Je passais le plus clair de mon temps libre avec Samir. Près d’une année après le début de notre relation, je suis tombée enceinte. Je ne m’en suis pas rendue compte au début car j’avais un cycle irrégulier, et ce sont des nausées et une envie irrésistible de dormir qui m’ont mis la puce à l’oreille. Le gynécologue consulté a confirmé ce que je soupçonnais. Tout de suite, nous avons envisagé l’avortement. Sauf que ni lui ni moi n’avions la somme nécessaire. Et plus le temps passait, plus le prix de l’IVG devenait coûteux. Le dernier médecin consulté a réclamé 8000 DH. C’était trop cher pour nos bourses.

En accord avec mon ami, j’ai décidé de poursuivre ma grossesse. J’ai caché ma grossesse à tous, j’ai continué à étudier, et quand mon terme est arrivé, j’ai accouché à l’hôpital. Ma petite princesse est entrée dans la vie sur la pointe des pieds, toute douce avec sa bonne bouillie. J’étais décidée à l’abandonner pour pouvoir continuer ma vie et bâtir l’avenir dont rêvent mes parents pour moi.

J’ai signé les documents exigés pour la confier à une association qui lui trouvera des parents adoptifs… Je me suis jetée à corps perdus dans les études. Samir de son côté a finalement trouvé un emploi. Notre amour était demeuré intact, et nous avons décidé de nous unir pour le meilleur et le pire. J’aurais dû être folle de joie, mais mon cœur était serré, et notre mariage s’en ressentait. Samir aussi avait changé. Il n’était plus mon amoureux gentil et attentionné, mais un homme jaloux et cruel qui me faisait subir de vraies violences psychiques. Pour me faire céder, il menaçait d’avertir mes parents de l’existence de notre bébé.

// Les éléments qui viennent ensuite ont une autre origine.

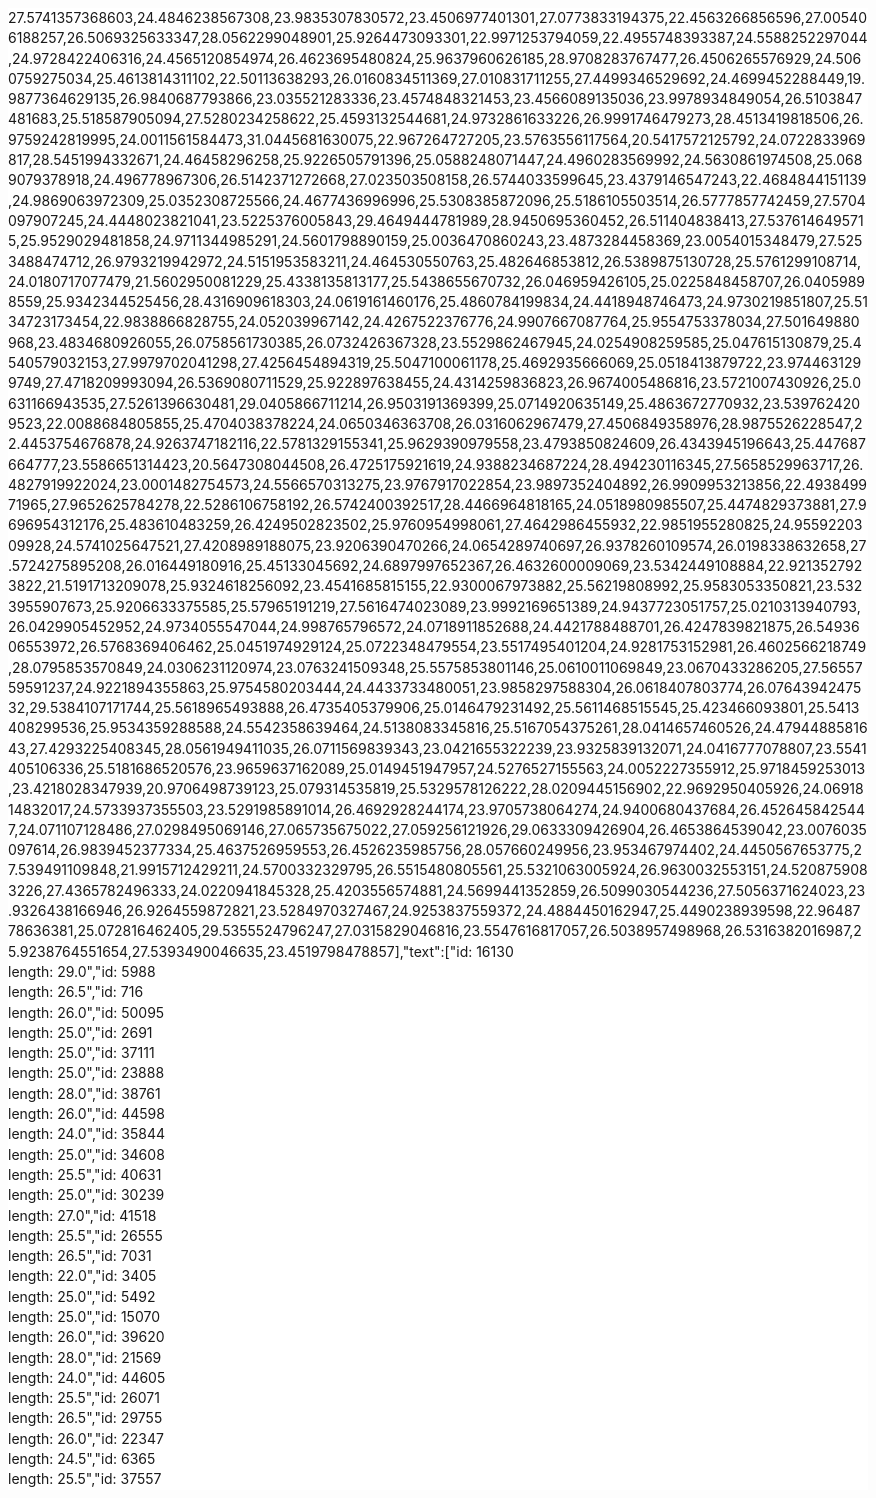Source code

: 27.5741357368603,24.4846238567308,23.9835307830572,23.4506977401301,27.0773833194375,22.4563266856596,27.005406188257,26.5069325633347,28.0562299048901,25.9264473093301,22.9971253794059,22.4955748393387,24.5588252297044,24.9728422406316,24.4565120854974,26.4623695480824,25.9637960626185,28.9708283767477,26.4506265576929,24.5060759275034,25.4613814311102,22.50113638293,26.0160834511369,27.010831711255,27.4499346529692,24.4699452288449,19.9877364629135,26.9840687793866,23.035521283336,23.4574848321453,23.4566089135036,23.9978934849054,26.5103847481683,25.518587905094,27.5280234258622,25.4593132544681,24.9732861633226,26.9991746479273,28.4513419818506,26.9759242819995,24.0011561584473,31.0445681630075,22.967264727205,23.5763556117564,20.5417572125792,24.0722833969817,28.5451994332671,24.46458296258,25.9226505791396,25.0588248071447,24.4960283569992,24.5630861974508,25.0689079378918,24.496778967306,26.5142371272668,27.023503508158,26.5744033599645,23.4379146547243,22.4684844151139,24.9869063972309,25.0352308725566,24.4677436996996,25.5308385872096,25.5186105503514,26.5777857742459,27.5704097907245,24.4448023821041,23.5225376005843,29.4649444781989,28.9450695360452,26.511404838413,27.5376146495715,25.9529029481858,24.9711344985291,24.5601798890159,25.0036470860243,23.4873284458369,23.0054015348479,27.5253488474712,26.9793219942972,24.5151953583211,24.464530550763,25.482646853812,26.5389875130728,25.5761299108714,24.0180717077479,21.5602950081229,25.4338135813177,25.5438655670732,26.046959426105,25.0225848458707,26.04059898559,25.9342344525456,28.4316909618303,24.0619161460176,25.4860784199834,24.4418948746473,24.9730219851807,25.5134723173454,22.9838866828755,24.052039967142,24.4267522376776,24.9907667087764,25.9554753378034,27.501649880968,23.4834680926055,26.0758561730385,26.0732426367328,23.5529862467945,24.0254908259585,25.047615130879,25.4540579032153,27.9979702041298,27.4256454894319,25.5047100061178,25.4692935666069,25.0518413879722,23.9744631299749,27.4718209993094,26.5369080711529,25.922897638455,24.4314259836823,26.9674005486816,23.5721007430926,25.0631166943535,27.5261396630481,29.0405866711214,26.9503191369399,25.0714920635149,25.4863672770932,23.5397624209523,22.0088684805855,25.4704038378224,24.0650346363708,26.0316062967479,27.4506849358976,28.9875526228547,22.4453754676878,24.9263747182116,22.5781329155341,25.9629390979558,23.4793850824609,26.4343945196643,25.447687664777,23.5586651314423,20.5647308044508,26.4725175921619,24.9388234687224,28.494230116345,27.5658529963717,26.4827919922024,23.0001482754573,24.5566570313275,23.9767917022854,23.9897352404892,26.9909953213856,22.493849971965,27.9652625784278,22.5286106758192,26.5742400392517,28.4466964818165,24.0518980985507,25.4474829373881,27.9696954312176,25.483610483259,26.4249502823502,25.9760954998061,27.4642986455932,22.9851955280825,24.9559220309928,24.5741025647521,27.4208989188075,23.9206390470266,24.0654289740697,26.9378260109574,26.0198338632658,27.5724275895208,26.016449180916,25.45133045692,24.6897997652367,26.4632600009069,23.5342449108884,22.9213527923822,21.5191713209078,25.9324618256092,23.4541685815155,22.9300067973882,25.56219808992,25.9583053350821,23.5323955907673,25.9206633375585,25.57965191219,27.5616474023089,23.9992169651389,24.9437723051757,25.0210313940793,26.0429905452952,24.9734055547044,24.998765796572,24.0718911852688,24.4421788488701,26.4247839821875,26.5493606553972,26.5768369406462,25.0451974929124,25.0722348479554,23.5517495401204,24.9281753152981,26.4602566218749,28.0795853570849,24.0306231120974,23.0763241509348,25.5575853801146,25.0610011069849,23.0670433286205,27.5655759591237,24.9221894355863,25.9754580203444,24.4433733480051,23.9858297588304,26.0618407803774,26.0764394247532,29.5384107171744,25.5618965493888,26.4735405379906,25.0146479231492,25.5611468515545,25.423466093801,25.5413408299536,25.9534359288588,24.5542358639464,24.5138083345816,25.5167054375261,28.0414657460526,24.4794488581643,27.4293225408345,28.0561949411035,26.0711569839343,23.0421655322239,23.9325839132071,24.0416777078807,23.5541405106336,25.5181686520576,23.9659637162089,25.0149451947957,24.5276527155563,24.0052227355912,25.9718459253013,23.4218028347939,20.9706498739123,25.079314535819,25.5329578126222,28.0209445156902,22.9692950405926,24.0691814832017,24.5733937355503,23.5291985891014,26.4692928244174,23.9705738064274,24.9400680437684,26.4526458425447,24.071107128486,27.0298495069146,27.065735675022,27.059256121926,29.0633309426904,26.4653864539042,23.0076035097614,26.9839452377334,25.4637526959553,26.4526235985756,28.057660249956,23.953467974402,24.4450567653775,27.539491109848,21.9915712429211,24.5700332329795,26.5515480805561,25.5321063005924,26.9630032553151,24.5208759083226,27.4365782496333,24.0220941845328,25.4203556574881,24.5699441352859,26.5099030544236,27.5056371624023,23.9326438166946,26.9264559872821,23.5284970327467,24.9253837559372,24.4884450162947,25.4490238939598,22.9648778636381,25.072816462405,29.5355524796247,27.0315829046816,23.5547616817057,26.5038957498968,26.5316382016987,25.9238764551654,27.5393490046635,23.4519798478857],"text":["id: 16130<br />length: 29.0","id:  5988<br />length: 26.5","id:   716<br />length: 26.0","id: 50095<br />length: 25.0","id:  2691<br />length: 25.0","id: 37111<br />length: 25.0","id: 23888<br />length: 28.0","id: 38761<br />length: 26.0","id: 44598<br />length: 24.0","id: 35844<br />length: 25.0","id: 34608<br />length: 25.5","id: 40631<br />length: 25.0","id: 30239<br />length: 27.0","id: 41518<br />length: 25.5","id: 26555<br />length: 26.5","id:  7031<br />length: 22.0","id:  3405<br />length: 25.0","id:  5492<br />length: 25.0","id: 15070<br />length: 26.0","id: 39620<br />length: 28.0","id: 21569<br />length: 24.0","id: 44605<br />length: 25.5","id: 26071<br />length: 26.5","id: 29755<br />length: 26.0","id: 22347<br />length: 24.5","id:  6365<br />length: 25.5","id: 37557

Deux ans après notre mariage et trois ans après avoir abandonné ma fille, Samir a prévenu mes parents par texto de notre lourd secret. Mes parents ne m’ont fait aucun reproche et m’ont plutôt aidée pour retrouver ma fille… quatre ans plus tard. Mais nous avons fini par retrouver ses parents adoptifs qui ont accepté d’organiser une rencontre entre nous.

Mon bébé était devenue une jolie demoiselle polie. Avec ses jolies boucles noires et ses yeux en amande, elle me ressemblait beaucoup. Ses parents adoptifs lui avaient parlé de ses origines et de l’histoire de son adoption. À notre premier rendez-vous, il y a eu beaucoup d’émotion et de tendresse. Je garde enfoui dans ma mémoire pour toujours ses petites mains me serrant très fort…

Mon monde tournait désormais autour de ma fille. Mais ce bonheur allait être de courte durée. Le père adoptif de mon petit ange avait remarqué son attachement à mon égard, et inexplicablement, il en était devenu jaloux, espaçant les visites, jusqu’à les supprimer totalement. Entre temps, j’avais appris que ma fille portait officiellement le patronyme de son père adoptif. Cela a également contribué à la décision de la famille d’accueil de l’éloigner de moi. Je sais que c’est illégal de donner son nom à un kafil, mais que pouvais-je y changer…

Je n’avais plus le droit de voir ma fille, et un beau jour, j’ai appris que les parents de mon enfant ont décidé de quitter le Maroc pour l’Europe, probablement l’Italie. Ce fut le choc de ma vie. Et en dépit de toutes les démarches entreprises auprès du consulat du Maroc en Italie, et d’autres organismes, ma quête a été vaine. Aujourd’hui, cela fait trois ans que je n’ai plus revu ma fille. Je continue à taper aux portes, à espérer avoir un droit de visite. Je sais que j’ai pris une mauvaise décision un jour, mais je ne voudrais pas en payer le prix à vie.”